In the closing credits, Malone is holding his Virginia driver's license as it slowly burns . The signature on the card of the Commissioner of Motor Vehicles reads "Alfred E. Newman", who is "Mad Magazine"'s goofy mascot.
According to an interview Burt Reynolds gave to the "Los Angeles Times" in January 1987, the role of Malone was offered to Gérard Depardieu and then Christopher Lambert, before it was offered to him.

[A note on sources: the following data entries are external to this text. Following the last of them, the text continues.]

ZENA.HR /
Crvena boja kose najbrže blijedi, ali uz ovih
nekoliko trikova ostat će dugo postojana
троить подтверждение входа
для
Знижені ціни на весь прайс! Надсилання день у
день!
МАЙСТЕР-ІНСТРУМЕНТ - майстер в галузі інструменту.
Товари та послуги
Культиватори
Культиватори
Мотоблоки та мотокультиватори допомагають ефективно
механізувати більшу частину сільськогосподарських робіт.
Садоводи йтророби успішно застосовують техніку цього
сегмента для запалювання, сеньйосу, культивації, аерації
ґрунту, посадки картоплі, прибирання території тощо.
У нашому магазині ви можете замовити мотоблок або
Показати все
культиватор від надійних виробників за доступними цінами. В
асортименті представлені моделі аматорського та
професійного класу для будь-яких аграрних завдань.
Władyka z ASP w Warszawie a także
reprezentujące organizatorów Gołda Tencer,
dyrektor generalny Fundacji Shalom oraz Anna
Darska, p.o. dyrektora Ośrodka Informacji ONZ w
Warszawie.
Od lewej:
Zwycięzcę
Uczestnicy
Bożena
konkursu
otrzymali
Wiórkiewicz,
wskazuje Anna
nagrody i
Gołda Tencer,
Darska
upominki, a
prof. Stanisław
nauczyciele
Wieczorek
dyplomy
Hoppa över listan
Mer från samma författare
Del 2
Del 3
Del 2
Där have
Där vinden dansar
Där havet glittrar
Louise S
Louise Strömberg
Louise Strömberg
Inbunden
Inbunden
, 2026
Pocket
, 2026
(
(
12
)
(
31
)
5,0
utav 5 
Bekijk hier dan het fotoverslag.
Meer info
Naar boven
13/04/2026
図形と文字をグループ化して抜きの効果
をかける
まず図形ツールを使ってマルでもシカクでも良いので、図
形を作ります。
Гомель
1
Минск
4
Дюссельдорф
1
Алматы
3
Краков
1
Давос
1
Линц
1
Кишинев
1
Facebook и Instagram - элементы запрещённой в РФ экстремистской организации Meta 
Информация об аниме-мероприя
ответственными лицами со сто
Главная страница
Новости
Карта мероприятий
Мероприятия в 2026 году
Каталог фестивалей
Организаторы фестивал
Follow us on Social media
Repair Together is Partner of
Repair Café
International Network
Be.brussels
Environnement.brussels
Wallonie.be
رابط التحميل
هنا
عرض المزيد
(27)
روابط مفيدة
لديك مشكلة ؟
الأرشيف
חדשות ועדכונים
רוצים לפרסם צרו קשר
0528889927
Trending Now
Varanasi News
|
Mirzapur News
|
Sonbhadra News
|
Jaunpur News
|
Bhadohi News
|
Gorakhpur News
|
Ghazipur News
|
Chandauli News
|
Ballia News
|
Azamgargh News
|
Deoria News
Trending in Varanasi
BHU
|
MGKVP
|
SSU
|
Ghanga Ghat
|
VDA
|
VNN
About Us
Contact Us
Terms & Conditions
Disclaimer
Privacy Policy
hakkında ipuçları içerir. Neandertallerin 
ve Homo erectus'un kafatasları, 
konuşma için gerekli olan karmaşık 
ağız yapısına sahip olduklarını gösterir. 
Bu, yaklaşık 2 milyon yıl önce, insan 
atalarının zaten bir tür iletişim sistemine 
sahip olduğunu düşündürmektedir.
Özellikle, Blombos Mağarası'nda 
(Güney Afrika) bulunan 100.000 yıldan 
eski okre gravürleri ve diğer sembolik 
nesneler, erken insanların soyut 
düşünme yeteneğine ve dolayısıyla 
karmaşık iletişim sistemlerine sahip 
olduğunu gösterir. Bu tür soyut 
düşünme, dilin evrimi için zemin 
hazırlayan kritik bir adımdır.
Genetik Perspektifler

Burt Reynolds said of the film: "I was attracted to 'Malone' because I thought there was a chance the movie might be more than a guy running away from his past. Let's be honest. The film is Shane (1953). I am an ex-CIA man whose car breaks down in a small town who then gets close to a family and attempts to battle a Lyndon LaRouche character played by [Cliff Robertson (I)]. I'm not doing [Clint Eastwood] in Pale Rider (1985). There's a little bit of [Sylvester Stallone] from First Blood (1982) in this, but I'm not playing the damaged-goods-guy Sly became in 'Rambo'. Just to show you how movies change, Gerard Depardieu and Christopher Lambert at one point were going to play Malone. I wonder how this guy got rewritten into me".
In the early 1980s Burt Reynolds was in talks to adapt novelist Don Pendleton's character "Mack Bolan" from the immensely popular "Executioner" series, which was published from 1969-80. Due to Reynolds' character using the 44 Automag, a signature weapon of Mack Bolan, "Malone" was initially mistaken for a Mack Bolan episode. However, it was based off the relatively obscure novel titled, "Shotgun" by William P, Wingate. Reynolds used the Automag as a joke directed at his friend and cinematic rival, Clint Eastwood.